Study: Background Sources, Not Oil and Gas, Main Contributors To Colorado Methane Emissions
Colorado’s methane emissions are coming from background sources in areas far from the state’s oil and natural production, according to a report recently published by the Payne Institute for Public Policy at the Colorado School of Mines. The report also finds that agriculture and wetlands are contributing significantly to emissions.
The Payne Institute report utilized data from a TROPOMI instrument on board the Copernicus Sentinel-5 Precursor satellite along with traditional bottom-up and top-down measuring methods. Incorporating multiple measurement methods increases the accuracy of the research and is the recommended approach by agencies like the National Oceanic and Atmospheric Administration. NOAA recommends “coordinated, contemporaneous top-down and bottom-up measurement campaigns” as “crucial for identifying knowledge gaps and prioritizing emission inventory improvements.”
The result of this multi-pronged measurement strategy was a bit unexpected: Methane emissions over a large area in the southeast corner of the study were as high – or even higher – than those in the Denver-Julesburg (DJ) Basin where oil and natural gas and agriculture are large industries. Additionally, the researchers acknowledged the contributions of wetlands, and the report ultimately reaffirms the need for additional data collection and the use of emerging technologies to better understand the sources of methane emissions.
Large Methane Sources Far From Production
The DJ Basin that covers much of northern and eastern Colorado and extends into southeast Wyoming, western Nebraska, and western Kansas was the focus of this research.
Notably, one of the largest sources of methane emissions identified in the report was actually in the southeast corner of the study area where there is very little oil and natural gas production::
“We can see that there are higher methane concentrations in the southeast corner of our region, possibly due to larger background methane concentrations in Oklahoma and Kansas.”
Pollution comes in many forms and its presence in Oklahoma and Kansas has nothing to do with oil and natural gas production in Colorado.
The study also compared certain areas to regional averages on different temporal scales:
“Similarly, we might be interested in asking: how often is the methane concentration in each gridbox among the top 25 percent in the region? This analysis could also help spot recurring areas of high methane emissions. Particularly, it could reveal gridboxes with the most intense emissions.”
The map below shows that concentrations are again high in the southeast:
Other Sources Contributing To Methane Emissions
Even in Colorado’s Front Range, where the vast bulk of the state’s oil and natural gas production takes place, the researchers were unable to attribute methane emissions specifically to the energy industry because of agricultural operations:
“The area north of Denver, east of Bolder, and southeast of Fort Collins also shows consistently high concentrations of methane. This could be due to agriculture or oil and gas developments in this area.”

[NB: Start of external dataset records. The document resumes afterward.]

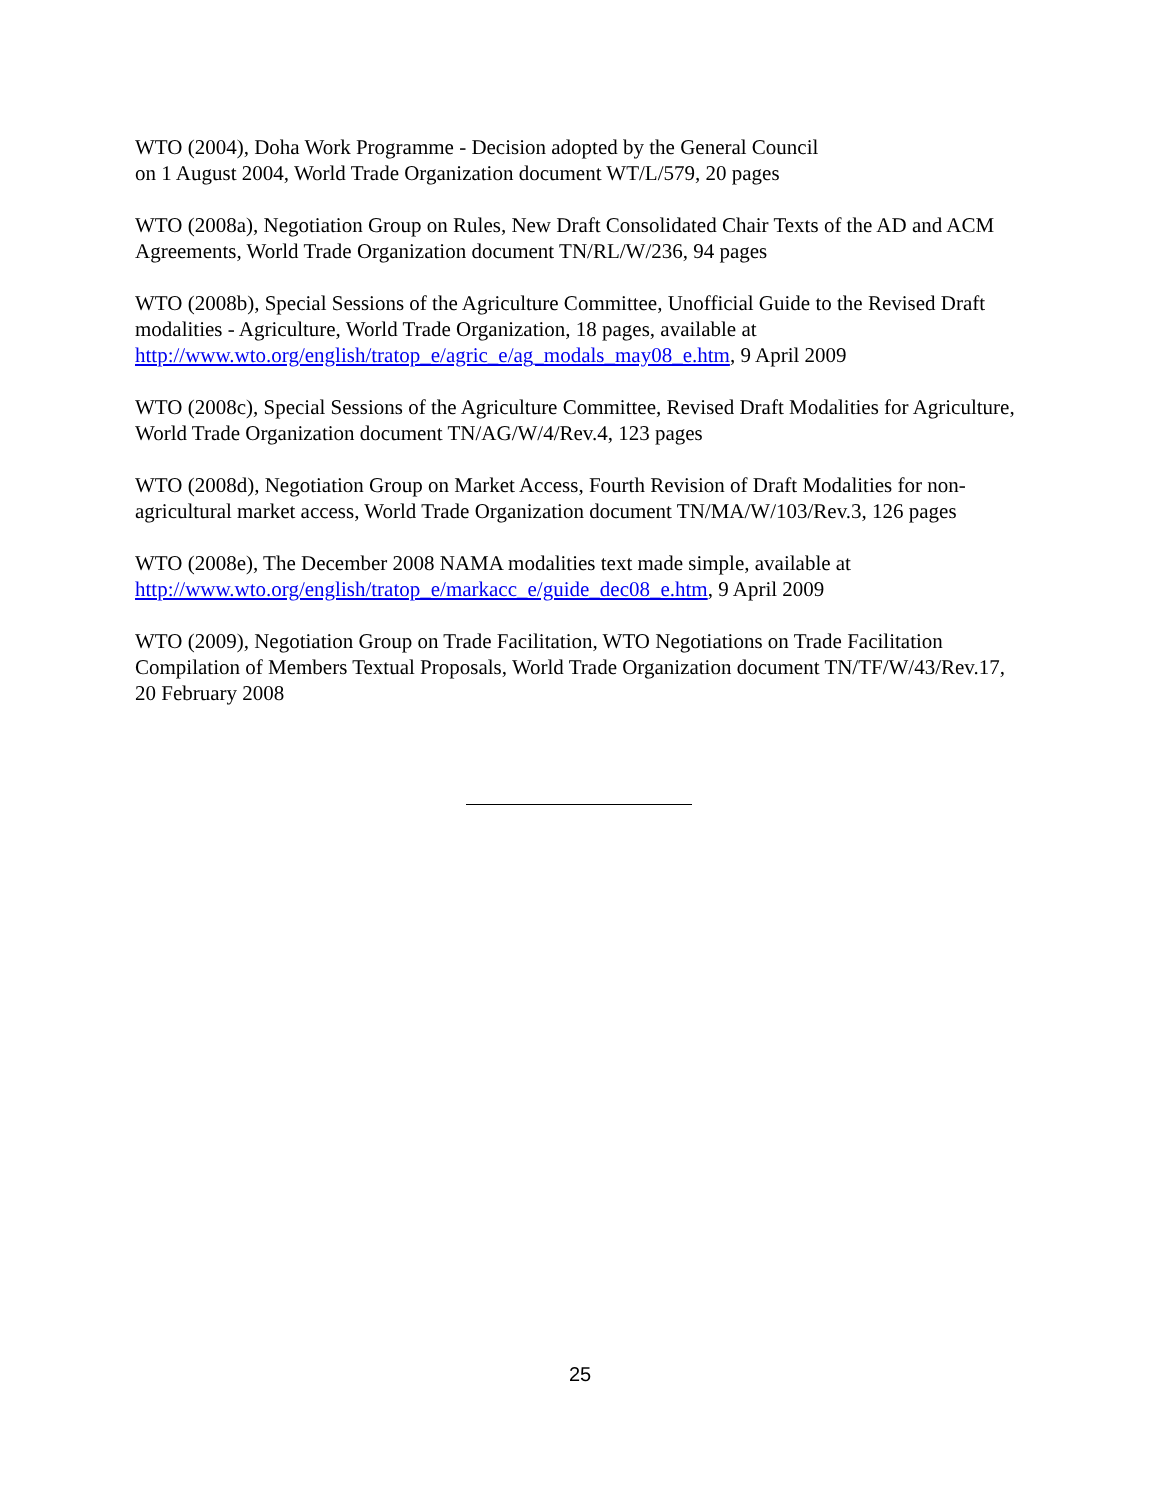WTO (2004), Doha Work Programme - Decision adopted by the General Council
on 1 August 2004, World Trade Organization document WT/L/579, 20 pages
WTO (2008a), Negotiation Group on Rules, New Draft Consolidated Chair Texts of the AD and ACM Agreements, World Trade Organization document TN/RL/W/236, 94 pages
WTO (2008b), Special Sessions of the Agriculture Committee, Unofficial Guide to the Revised Draft modalities - Agriculture, World Trade Organization, 18 pages, available at http://www.wto.org/english/tratop_e/agric_e/ag_modals_may08_e.htm, 9 April 2009
WTO (2008c), Special Sessions of the Agriculture Committee, Revised Draft Modalities for Agriculture, World Trade Organization document TN/AG/W/4/Rev.4, 123 pages
WTO (2008d), Negotiation Group on Market Access, Fourth Revision of Draft Modalities for non-agricultural market access, World Trade Organization document TN/MA/W/103/Rev.3, 126 pages
WTO (2008e), The December 2008 NAMA modalities text made simple, available at http://www.wto.org/english/tratop_e/markacc_e/guide_dec08_e.htm, 9 April 2009
WTO (2009), Negotiation Group on Trade Facilitation, WTO Negotiations on Trade Facilitation Compilation of Members Textual Proposals, World Trade Organization document TN/TF/W/43/Rev.17, 20 February 2008
25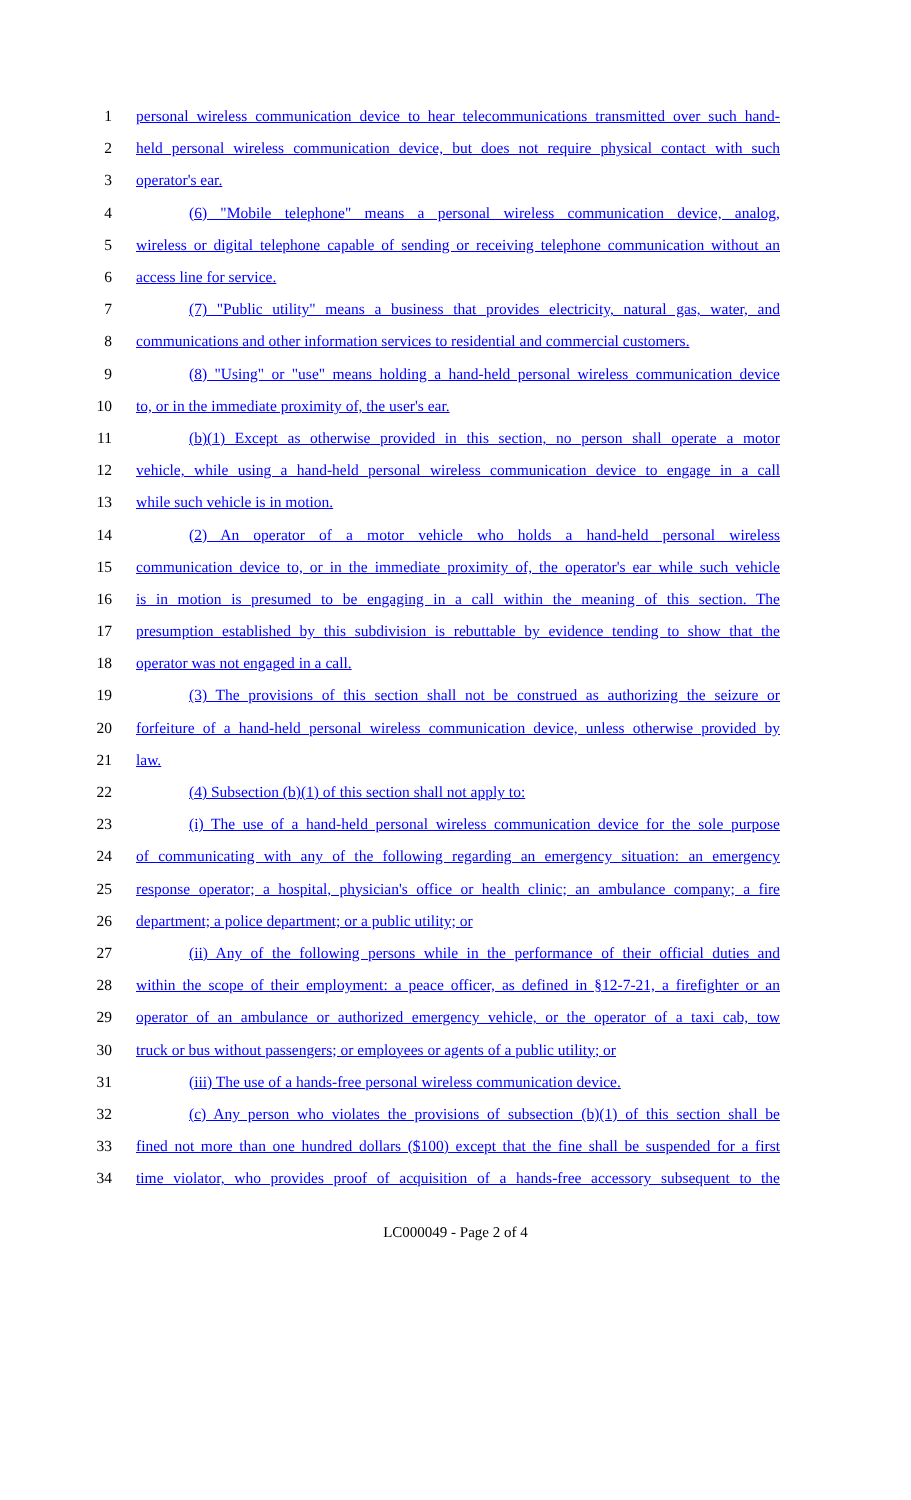1 personal wireless communication device to hear telecommunications transmitted over such hand-
2 held personal wireless communication device, but does not require physical contact with such
3 operator's ear.
4 (6) "Mobile telephone" means a personal wireless communication device, analog,
5 wireless or digital telephone capable of sending or receiving telephone communication without an
6 access line for service.
7 (7) "Public utility" means a business that provides electricity, natural gas, water, and
8 communications and other information services to residential and commercial customers.
9 (8) "Using" or "use" means holding a hand-held personal wireless communication device
10 to, or in the immediate proximity of, the user's ear.
11 (b)(1) Except as otherwise provided in this section, no person shall operate a motor
12 vehicle, while using a hand-held personal wireless communication device to engage in a call
13 while such vehicle is in motion.
14 (2) An operator of a motor vehicle who holds a hand-held personal wireless
15 communication device to, or in the immediate proximity of, the operator's ear while such vehicle
16 is in motion is presumed to be engaging in a call within the meaning of this section. The
17 presumption established by this subdivision is rebuttable by evidence tending to show that the
18 operator was not engaged in a call.
19 (3) The provisions of this section shall not be construed as authorizing the seizure or
20 forfeiture of a hand-held personal wireless communication device, unless otherwise provided by
21 law.
22 (4) Subsection (b)(1) of this section shall not apply to:
23 (i) The use of a hand-held personal wireless communication device for the sole purpose
24 of communicating with any of the following regarding an emergency situation: an emergency
25 response operator; a hospital, physician's office or health clinic; an ambulance company; a fire
26 department; a police department; or a public utility; or
27 (ii) Any of the following persons while in the performance of their official duties and
28 within the scope of their employment: a peace officer, as defined in §12-7-21, a firefighter or an
29 operator of an ambulance or authorized emergency vehicle, or the operator of a taxi cab, tow
30 truck or bus without passengers; or employees or agents of a public utility; or
31 (iii) The use of a hands-free personal wireless communication device.
32 (c) Any person who violates the provisions of subsection (b)(1) of this section shall be
33 fined not more than one hundred dollars ($100) except that the fine shall be suspended for a first
34 time violator, who provides proof of acquisition of a hands-free accessory subsequent to the
LC000049 - Page 2 of 4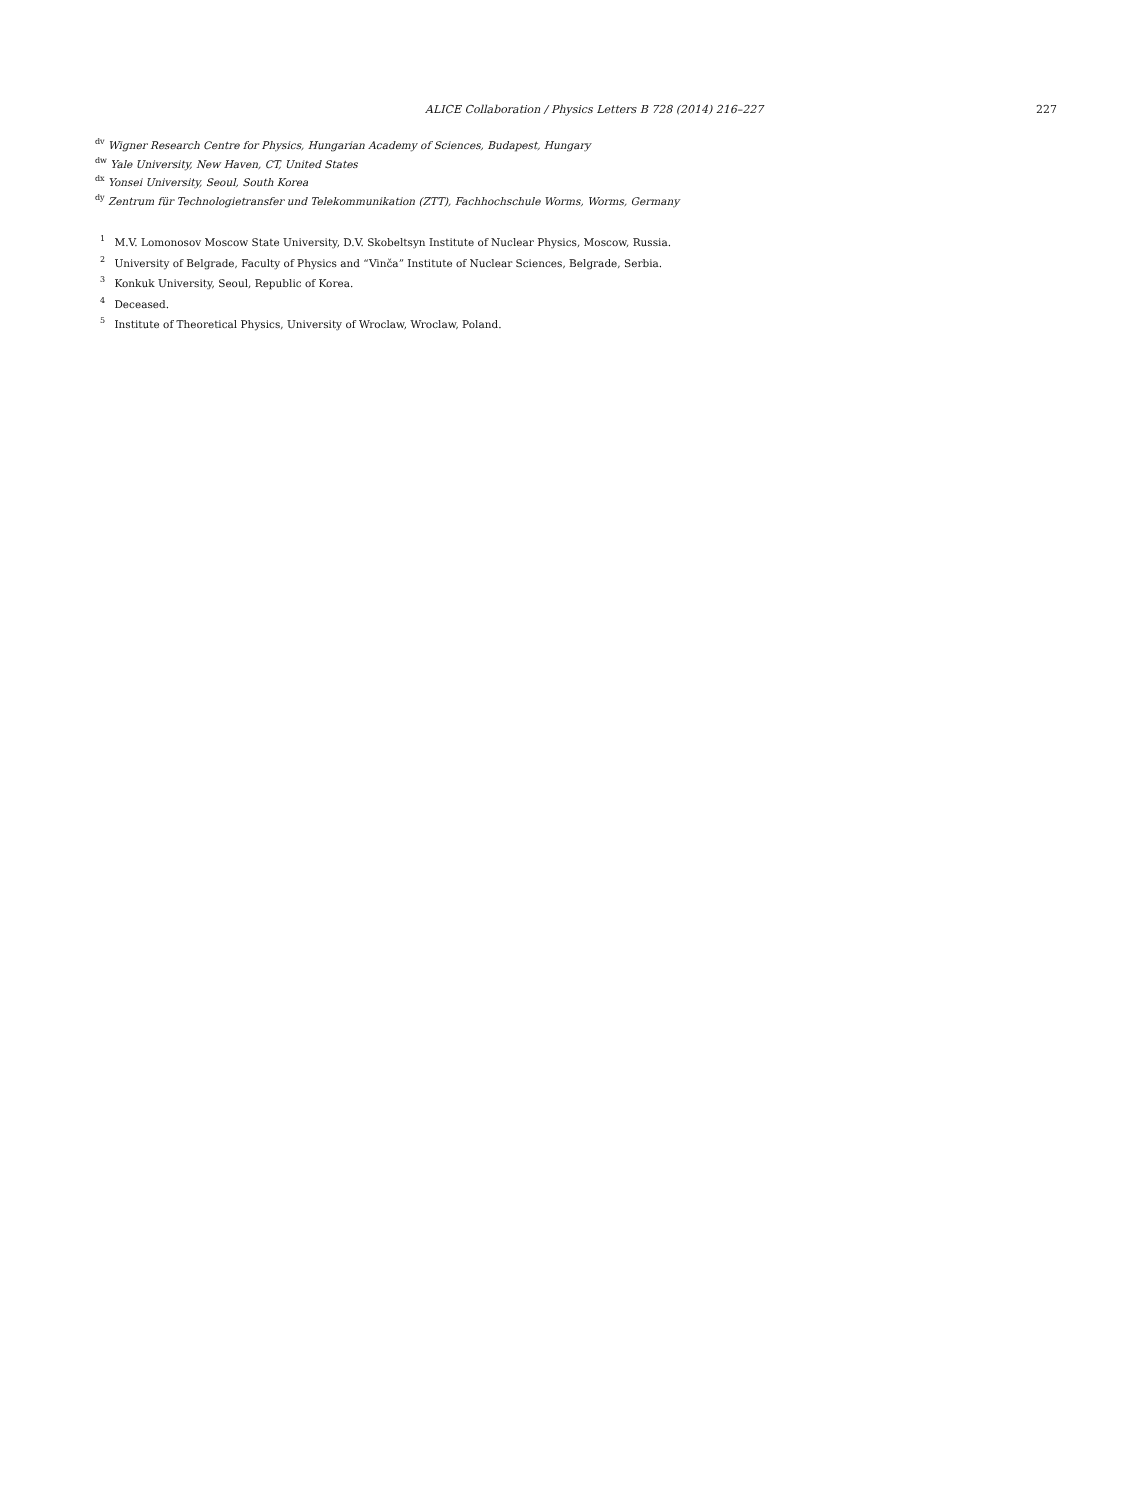ALICE Collaboration / Physics Letters B 728 (2014) 216–227 227
<sup>dv</sup> Wigner Research Centre for Physics, Hungarian Academy of Sciences, Budapest, Hungary
<sup>dw</sup> Yale University, New Haven, CT, United States
<sup>dx</sup> Yonsei University, Seoul, South Korea
<sup>dy</sup> Zentrum für Technologietransfer und Telekommunikation (ZTT), Fachhochschule Worms, Worms, Germany
<sup>1</sup> M.V. Lomonosov Moscow State University, D.V. Skobeltsyn Institute of Nuclear Physics, Moscow, Russia.
<sup>2</sup> University of Belgrade, Faculty of Physics and “Vinča” Institute of Nuclear Sciences, Belgrade, Serbia.
<sup>3</sup> Konkuk University, Seoul, Republic of Korea.
<sup>4</sup> Deceased.
<sup>5</sup> Institute of Theoretical Physics, University of Wroclaw, Wroclaw, Poland.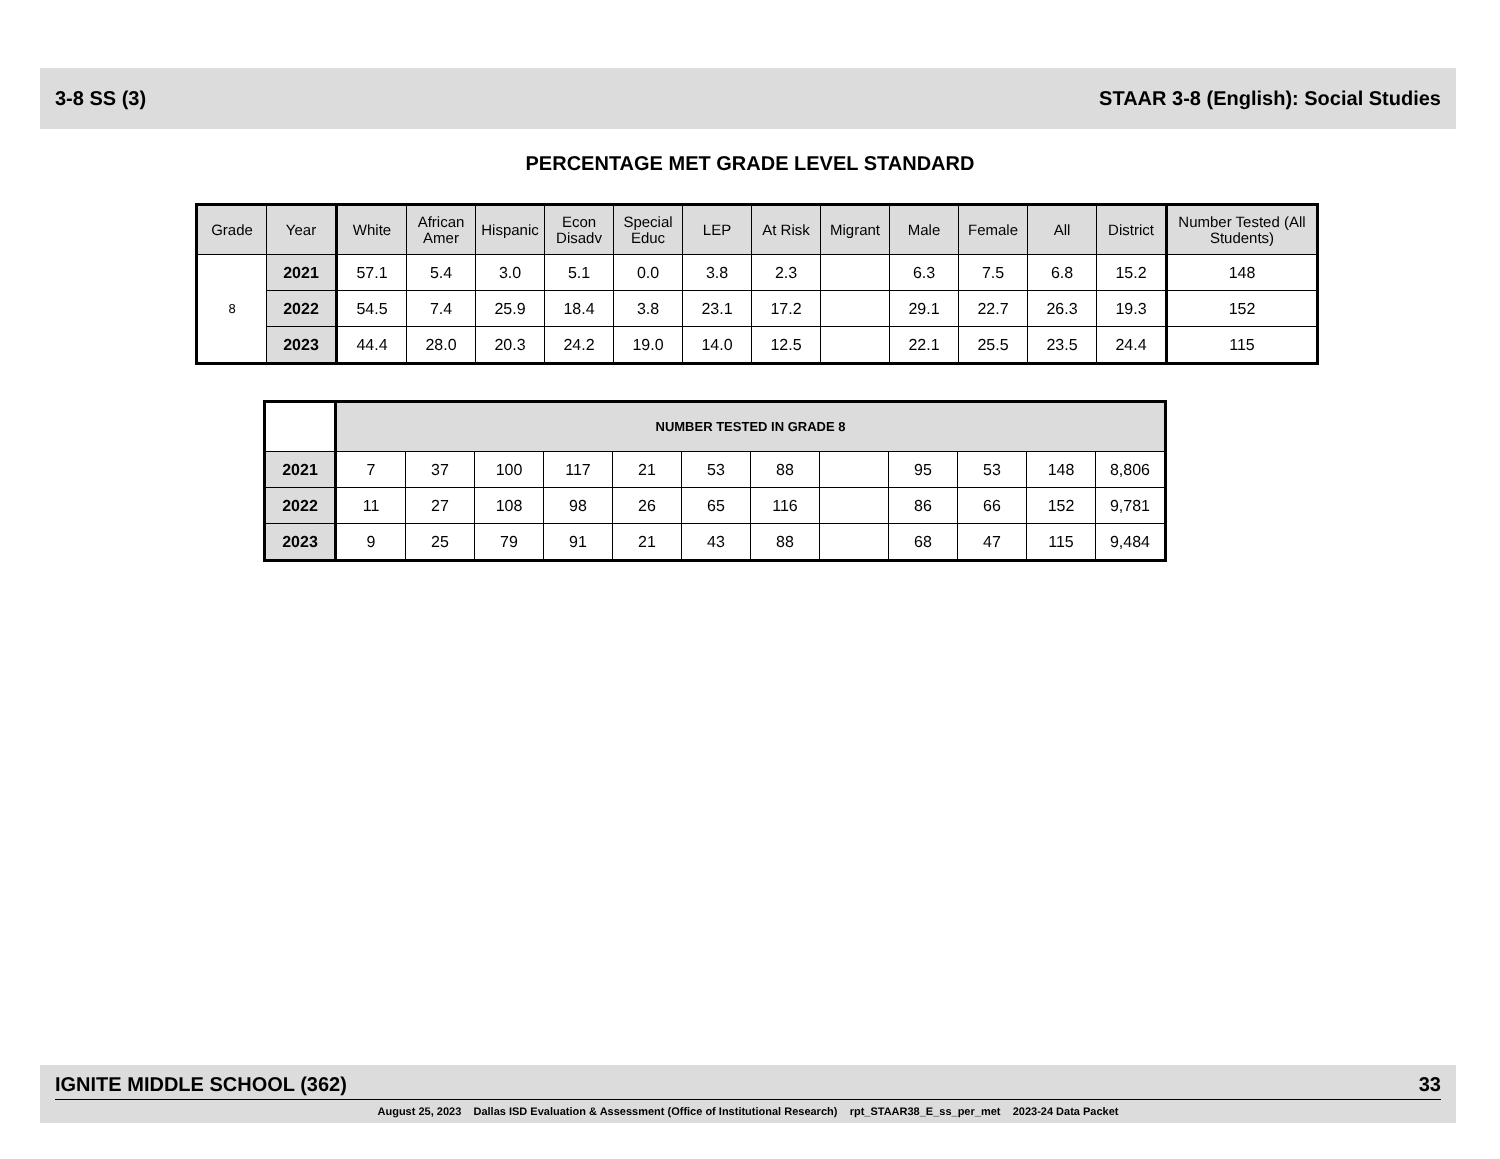3-8 SS (3) STAAR 3-8 (English): Social Studies
PERCENTAGE MET GRADE LEVEL STANDARD
| Grade | Year | White | African Amer | Hispanic | Econ Disadv | Special Educ | LEP | At Risk | Migrant | Male | Female | All | District | Number Tested (All Students) |
| --- | --- | --- | --- | --- | --- | --- | --- | --- | --- | --- | --- | --- | --- | --- |
| 8 | 2021 | 57.1 | 5.4 | 3.0 | 5.1 | 0.0 | 3.8 | 2.3 | | 6.3 | 7.5 | 6.8 | 15.2 | 148 |
| | 2022 | 54.5 | 7.4 | 25.9 | 18.4 | 3.8 | 23.1 | 17.2 | | 29.1 | 22.7 | 26.3 | 19.3 | 152 |
| | 2023 | 44.4 | 28.0 | 20.3 | 24.2 | 19.0 | 14.0 | 12.5 | | 22.1 | 25.5 | 23.5 | 24.4 | 115 |
| | NUMBER TESTED IN GRADE 8 | | | | | | | | | | | |
| --- | --- | --- | --- | --- | --- | --- | --- | --- | --- | --- | --- | --- |
| 2021 | 7 | 37 | 100 | 117 | 21 | 53 | 88 | | 95 | 53 | 148 | 8,806 |
| 2022 | 11 | 27 | 108 | 98 | 26 | 65 | 116 | | 86 | 66 | 152 | 9,781 |
| 2023 | 9 | 25 | 79 | 91 | 21 | 43 | 88 | | 68 | 47 | 115 | 9,484 |
IGNITE MIDDLE SCHOOL (362) 33
August 25, 2023 Dallas ISD Evaluation & Assessment (Office of Institutional Research) rpt_STAAR38_E_ss_per_met 2023-24 Data Packet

The study also cites two of the state’s major rivers and surrounding wetlands a main source of methane emissions:
“Finally, there appears to be a ‘right caret’ pattern of elevated methane concentrations starting northeast of Cheyenne and east of Denver. This ‘right caret’ directly follows the path of the North and South Platte Rivers. Elevated methane concentrations in this area could be due to agriculture or the presence of wetlands, both of which are known to be sources of methane emissions.”
Improving technology is helping to shed more light on the sources of Colorado’s methane emissions and more work must be done to build on this.
While oil and natural gas development continues to be vilified as being the primary source of methane and volatile organic compounds, the industry has taken significant steps to reduce its footprint over the past decade. This was demonstrated at a Regional Air Quality Control meeting where data showed that VOCs from oil and natural gas operations fell by more than 40 percent between 2011 and 2017, all while oil and natural gas production increased by almost 400 percent over the same period of time. Meanwhile, the Payne Institute research indicates that oil and natural gas development in the DJ Basin is not the only significant source of methane in Colorado.
Colorado public policy makers need a better understanding of the source of methane emissions in the state, beyond the decreasing contributions from the oil and natural gas industry through its use of innovative technology, to develop sound strategies that will be effective in meeting air quality goals.